You would most likely put all object creation in an instance creation class:
MyObjectFactory{
public static MyInterface newMyInterface(){
return new MyImpl();
}
//other interface-->impl methods
}You could also put the prefix query creation in the factory class.
The advantage you have with this way of doing it is that now you seperate out the implementation from the interface so if you make changes in the implementation than the rest of your codebase should be minimally affected, along with allowing you to configure your db object prior to handing out to the application. You could also have different implementations for different databases if required, in which case you probably want to make your object factory configurable with a properties file (interface-->impl).
That's my take on it,
-Bert van Brakel
Gregory Block wrote:
On 29 Jan 2004, at 02:53, Jeremy Haile wrote:
However, the configuration utility needs to be able to set the ID
property so that our persistence mechanism (Hibernate) knows that the
object already exists. I think this example could be applied to a lot of
examples in large applications where a value is almost always only
modified internally, but where the XML "serialization" process requires
the property to be set by an external class (Castor).
Indeed; this is one of those difficult areas where, for all intents and purposes, any user of said API should consider it an implementation detail, but marking it private makes it impossible to set; while it's possible to instantiate public objects from private representations pulled from castor, this essentially doubles the amount of required work just so you can protect an API from users; when all one would *really* need would be for Castor itself to permit itself to use those private (or, hell, even protected would be a good limitation) fields and methods to set that data.
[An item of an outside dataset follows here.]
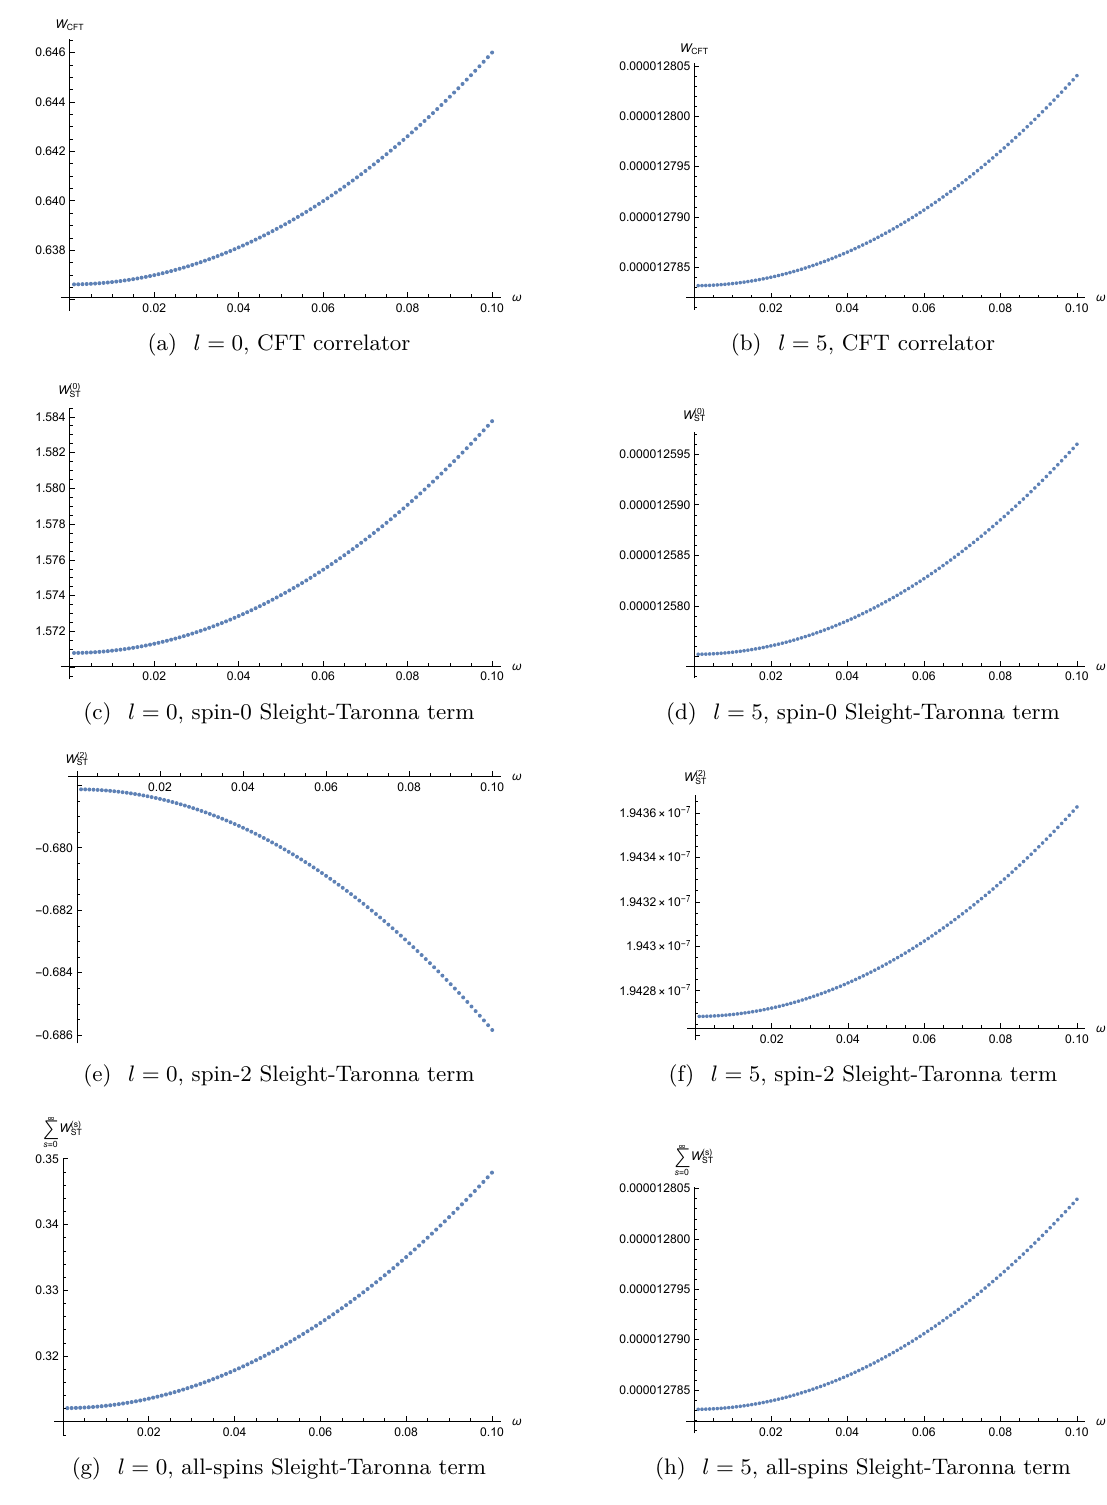
Figure 14 . Numerical plots of the CFT correlator and bulk Sleight-Taronna contributions in various channels, at l = 0 , 5 and 0 . 001 ≤ ω ≤ 0 . 1 . The regular behavior at ω → 0 expresses exponential decay at large “time” separations, which implies the “time” locality of the new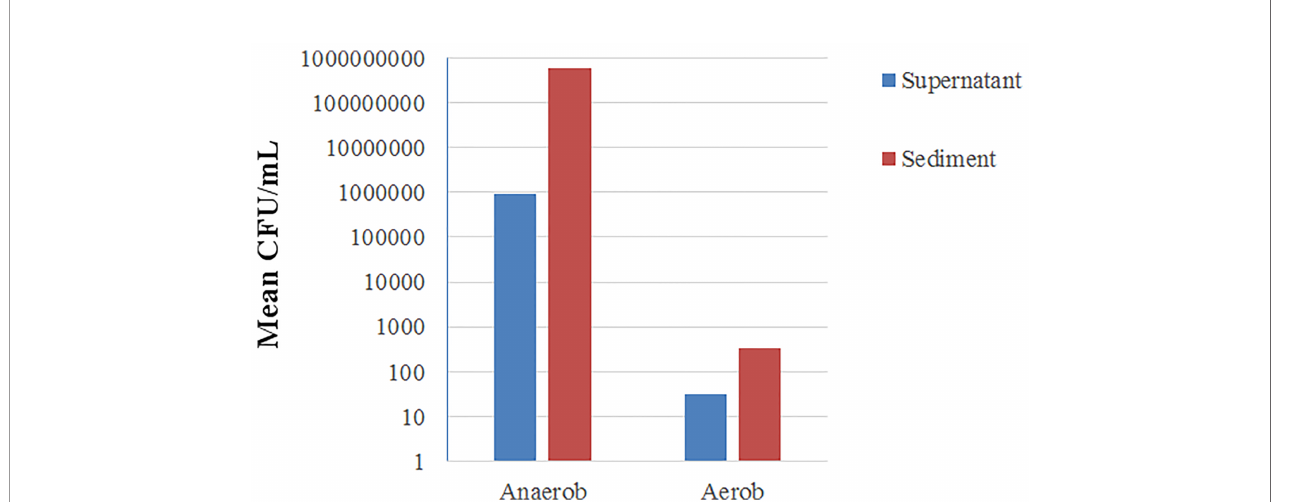
FIGURE 3 | Mean CFU counts on a logarithmic scale in anaerobe and aerobe cultures from supernatant and sediment samples. CFU, Colony-Forming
It also ends up holding true when the data, provided in one form from the XML source, needs to be modified on write to conform to a better object/data model for use in the application; in this case, private API provides the XML read/write activity for the given format, but the public API intended to be used by end-users in the application uses a public API. Folks who end up using XML generated by MS SQL often run into times where these XML feeds have "t", "Y", or even "X" when what they *meant* was a boolean "true"; while it's possible to write field accessors to make up for these shortcomings of the data source, the easiest way is through read/writing to private API on the object.